Keine Ambulanz, keine Feuerwehr
Eine Person, die aus Angst vor Repressalien der Junta anonym bleiben will, gibt gegenüber der NZZ Auskunft, wie die Situation rund um Mandalay aussieht. Die Menschen seien aus der beschädigten Stadt in die Vororte geflüchtet. Die Hotels dort hätten alle ihre Tore geöffnet und seien jetzt gefüllt mit Erdbebenflüchtlingen. Die Menschen hätten nur dabei, was sie an sich trugen, als sie aus ihren Häusern flohen. «Heute gab es ein Nachbeben. Die Leute hier sind traumatisiert, alle gerieten in Panik und weinten. Psychisch und physisch sind diese Menschen völlig am Limit.» In diesem Zustand müssten sich die Überlebenden noch um ihre Familienmitglieder kümmern und herausfinden, ob ihre Verwandten überlebt hätten.
Die Solidarität in der Zivilbevölkerung sei gross. Vom Staat erwarteten die Betroffenen keine Hilfe. «Ich habe seit dem Erdbeben keine Feuerwehr, keine Ambulanz und nicht einmal einen Polizisten gesehen.» Die Bergungsarbeiten rund um Mandalay würden nur sehr schleppend anlaufen. Es fehle an Equipment, um die Erdbebenopfer aus den Trümmern zu befreien. «Die Menschen graben mit ihren blossen Händen nach Überlebenden.» Es sei wahrscheinlich, dass viel mehr Menschen Opfer dieses Erdbebens geworden seien, als die Regierung angebe, sagt die Person.

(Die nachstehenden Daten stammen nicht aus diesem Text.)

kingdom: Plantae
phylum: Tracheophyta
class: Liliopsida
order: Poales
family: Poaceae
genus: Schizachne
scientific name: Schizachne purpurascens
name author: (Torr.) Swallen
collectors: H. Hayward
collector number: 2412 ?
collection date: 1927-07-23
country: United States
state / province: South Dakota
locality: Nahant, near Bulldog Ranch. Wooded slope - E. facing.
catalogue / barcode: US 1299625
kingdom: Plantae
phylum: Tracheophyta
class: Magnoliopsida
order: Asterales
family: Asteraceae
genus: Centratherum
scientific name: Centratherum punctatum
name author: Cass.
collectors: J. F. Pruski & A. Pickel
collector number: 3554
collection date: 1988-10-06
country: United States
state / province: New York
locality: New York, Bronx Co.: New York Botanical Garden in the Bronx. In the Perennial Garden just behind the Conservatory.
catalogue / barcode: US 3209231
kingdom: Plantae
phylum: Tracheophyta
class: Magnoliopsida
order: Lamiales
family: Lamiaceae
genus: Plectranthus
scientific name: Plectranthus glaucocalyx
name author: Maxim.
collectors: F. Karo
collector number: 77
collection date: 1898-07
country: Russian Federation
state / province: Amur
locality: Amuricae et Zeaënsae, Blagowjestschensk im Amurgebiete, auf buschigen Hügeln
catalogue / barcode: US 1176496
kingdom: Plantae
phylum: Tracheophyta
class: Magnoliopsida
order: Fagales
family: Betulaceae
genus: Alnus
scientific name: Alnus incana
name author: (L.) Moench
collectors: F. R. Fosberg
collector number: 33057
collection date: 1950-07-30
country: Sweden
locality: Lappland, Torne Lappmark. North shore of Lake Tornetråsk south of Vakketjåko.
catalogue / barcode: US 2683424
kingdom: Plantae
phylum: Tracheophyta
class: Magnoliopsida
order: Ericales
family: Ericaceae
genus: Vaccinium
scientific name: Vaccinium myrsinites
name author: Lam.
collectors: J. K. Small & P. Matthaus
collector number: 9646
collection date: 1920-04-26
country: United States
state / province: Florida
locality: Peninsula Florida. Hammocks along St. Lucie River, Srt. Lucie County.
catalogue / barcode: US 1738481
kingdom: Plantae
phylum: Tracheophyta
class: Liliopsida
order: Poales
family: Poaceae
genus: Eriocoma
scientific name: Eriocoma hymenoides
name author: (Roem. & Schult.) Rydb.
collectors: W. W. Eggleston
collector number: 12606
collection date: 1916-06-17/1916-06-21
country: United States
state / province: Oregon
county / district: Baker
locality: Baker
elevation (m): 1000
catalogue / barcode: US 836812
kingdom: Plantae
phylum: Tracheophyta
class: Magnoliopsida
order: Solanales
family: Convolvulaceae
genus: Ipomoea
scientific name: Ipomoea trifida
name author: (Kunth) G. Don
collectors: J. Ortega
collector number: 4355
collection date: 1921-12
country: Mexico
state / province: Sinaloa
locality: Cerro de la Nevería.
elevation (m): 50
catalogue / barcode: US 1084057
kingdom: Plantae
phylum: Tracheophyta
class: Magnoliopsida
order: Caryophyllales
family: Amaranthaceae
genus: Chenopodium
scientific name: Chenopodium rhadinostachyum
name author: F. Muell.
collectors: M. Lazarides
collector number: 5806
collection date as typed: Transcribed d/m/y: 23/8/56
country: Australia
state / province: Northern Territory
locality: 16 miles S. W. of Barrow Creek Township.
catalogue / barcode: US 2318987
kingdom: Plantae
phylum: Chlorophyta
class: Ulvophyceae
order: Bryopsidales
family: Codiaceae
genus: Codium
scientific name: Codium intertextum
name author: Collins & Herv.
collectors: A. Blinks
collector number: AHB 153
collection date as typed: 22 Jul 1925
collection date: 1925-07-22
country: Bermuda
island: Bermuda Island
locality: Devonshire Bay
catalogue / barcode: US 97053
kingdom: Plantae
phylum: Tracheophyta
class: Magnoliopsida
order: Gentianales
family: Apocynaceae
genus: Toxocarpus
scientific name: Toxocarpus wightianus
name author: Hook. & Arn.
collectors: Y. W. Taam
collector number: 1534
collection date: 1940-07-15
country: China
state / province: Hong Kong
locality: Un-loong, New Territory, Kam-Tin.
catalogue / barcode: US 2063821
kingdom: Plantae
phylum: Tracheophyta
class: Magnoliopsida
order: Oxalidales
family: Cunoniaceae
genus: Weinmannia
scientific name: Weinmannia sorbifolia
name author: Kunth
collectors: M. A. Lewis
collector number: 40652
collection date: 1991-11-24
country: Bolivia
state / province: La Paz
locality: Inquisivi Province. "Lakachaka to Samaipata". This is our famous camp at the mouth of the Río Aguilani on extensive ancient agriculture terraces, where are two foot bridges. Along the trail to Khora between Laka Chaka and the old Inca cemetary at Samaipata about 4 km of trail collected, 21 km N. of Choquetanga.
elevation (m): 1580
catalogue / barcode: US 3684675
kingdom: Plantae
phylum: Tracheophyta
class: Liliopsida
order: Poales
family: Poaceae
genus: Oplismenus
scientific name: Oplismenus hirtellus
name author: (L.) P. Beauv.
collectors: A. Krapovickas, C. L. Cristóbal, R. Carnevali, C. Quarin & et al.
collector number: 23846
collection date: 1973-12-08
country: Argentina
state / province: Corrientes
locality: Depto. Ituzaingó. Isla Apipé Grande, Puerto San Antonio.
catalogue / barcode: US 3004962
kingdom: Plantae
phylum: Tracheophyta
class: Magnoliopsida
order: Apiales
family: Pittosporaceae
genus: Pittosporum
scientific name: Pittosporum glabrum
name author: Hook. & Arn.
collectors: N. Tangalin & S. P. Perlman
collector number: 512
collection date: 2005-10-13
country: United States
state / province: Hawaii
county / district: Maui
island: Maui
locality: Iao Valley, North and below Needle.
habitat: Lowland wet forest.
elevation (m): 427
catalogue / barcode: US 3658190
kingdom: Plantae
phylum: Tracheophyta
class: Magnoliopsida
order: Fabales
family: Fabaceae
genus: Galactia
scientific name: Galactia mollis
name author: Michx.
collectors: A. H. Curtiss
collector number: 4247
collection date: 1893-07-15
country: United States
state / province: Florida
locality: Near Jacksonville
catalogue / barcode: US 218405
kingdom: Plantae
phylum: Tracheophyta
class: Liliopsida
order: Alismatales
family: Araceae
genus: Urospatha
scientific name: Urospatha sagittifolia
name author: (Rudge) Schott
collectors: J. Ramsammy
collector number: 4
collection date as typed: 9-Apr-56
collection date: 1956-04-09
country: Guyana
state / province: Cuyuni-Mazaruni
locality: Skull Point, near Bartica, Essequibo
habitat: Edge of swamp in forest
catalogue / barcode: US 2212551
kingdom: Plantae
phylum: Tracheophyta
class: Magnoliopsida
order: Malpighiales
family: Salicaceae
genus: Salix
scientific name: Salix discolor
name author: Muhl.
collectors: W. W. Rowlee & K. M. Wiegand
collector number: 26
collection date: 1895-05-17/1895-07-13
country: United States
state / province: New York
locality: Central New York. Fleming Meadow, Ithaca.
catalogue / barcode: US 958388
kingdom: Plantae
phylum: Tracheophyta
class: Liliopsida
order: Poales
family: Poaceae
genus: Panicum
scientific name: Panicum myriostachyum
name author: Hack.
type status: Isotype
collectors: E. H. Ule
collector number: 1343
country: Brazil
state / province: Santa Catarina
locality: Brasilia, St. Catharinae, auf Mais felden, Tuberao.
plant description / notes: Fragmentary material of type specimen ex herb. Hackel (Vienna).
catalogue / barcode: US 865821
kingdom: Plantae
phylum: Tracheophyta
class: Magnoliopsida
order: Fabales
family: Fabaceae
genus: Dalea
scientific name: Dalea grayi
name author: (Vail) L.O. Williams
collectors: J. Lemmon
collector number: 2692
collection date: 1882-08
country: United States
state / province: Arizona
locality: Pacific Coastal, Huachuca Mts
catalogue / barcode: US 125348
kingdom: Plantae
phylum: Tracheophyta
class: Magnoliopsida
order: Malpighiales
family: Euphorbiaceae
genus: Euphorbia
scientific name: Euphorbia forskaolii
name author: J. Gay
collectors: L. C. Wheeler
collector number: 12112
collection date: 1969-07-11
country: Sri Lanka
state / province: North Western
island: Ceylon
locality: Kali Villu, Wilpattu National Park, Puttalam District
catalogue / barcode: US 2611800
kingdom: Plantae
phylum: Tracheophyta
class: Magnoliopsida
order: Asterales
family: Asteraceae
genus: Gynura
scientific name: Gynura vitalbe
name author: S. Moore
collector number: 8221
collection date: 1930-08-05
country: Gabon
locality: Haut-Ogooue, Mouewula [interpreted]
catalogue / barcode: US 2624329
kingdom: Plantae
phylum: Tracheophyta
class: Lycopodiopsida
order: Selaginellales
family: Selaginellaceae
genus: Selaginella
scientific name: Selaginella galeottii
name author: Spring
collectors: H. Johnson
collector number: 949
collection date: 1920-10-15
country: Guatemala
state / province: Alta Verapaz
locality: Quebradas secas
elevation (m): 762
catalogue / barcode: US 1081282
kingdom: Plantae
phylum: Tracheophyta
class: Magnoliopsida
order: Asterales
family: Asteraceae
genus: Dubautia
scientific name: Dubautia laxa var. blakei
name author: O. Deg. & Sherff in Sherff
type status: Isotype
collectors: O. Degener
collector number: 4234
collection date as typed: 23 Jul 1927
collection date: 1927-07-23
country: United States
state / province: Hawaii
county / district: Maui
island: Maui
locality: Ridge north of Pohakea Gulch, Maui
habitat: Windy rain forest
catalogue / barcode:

Kamlesh Vyas arbeitet für das Schweizer Hilfswerk Helvetas in Yangon im Süden des Landes, etwas entfernt von den am stärksten vom Erdbeben betroffenen Gebieten. «Viele Menschen in diesen Gebieten sind noch unter Trümmern begraben», sagt Vyas. Den Überlebenden mangle es derzeit an medizinischer Versorgung, aber auch das Trinkwasser werde knapp. Die Kommunikation mit Mitarbeitern vor Ort sei schwierig, es gebe teilweise keinen Strom und kein Internet.
Vyas hofft wie viele Helfer in Yangon, dass die Militärjunta bald die Erlaubnis gibt für Reisen ins Erdbebengebiet. Bis anhin warten sie weiterhin auf die entsprechenden Lizenzen. Auch internationale Journalisten sind derzeit im Land nicht erwünscht.
Es ist zu befürchten, dass die betroffene Bevölkerung zum Spielball der Militärjunta wird. So hat zum Beispiel Taiwan bereits mehrmals öffentlich seine Hilfe angeboten, ein Rettungsteam sei bereit und könnte jederzeit nach Myanmar ausfliegen, sagte ein Regierungsvertreter gegenüber Medien. Die Junta hat die Hilfe bisher nicht angenommen – wohl um den Partner China nicht zu verärgern.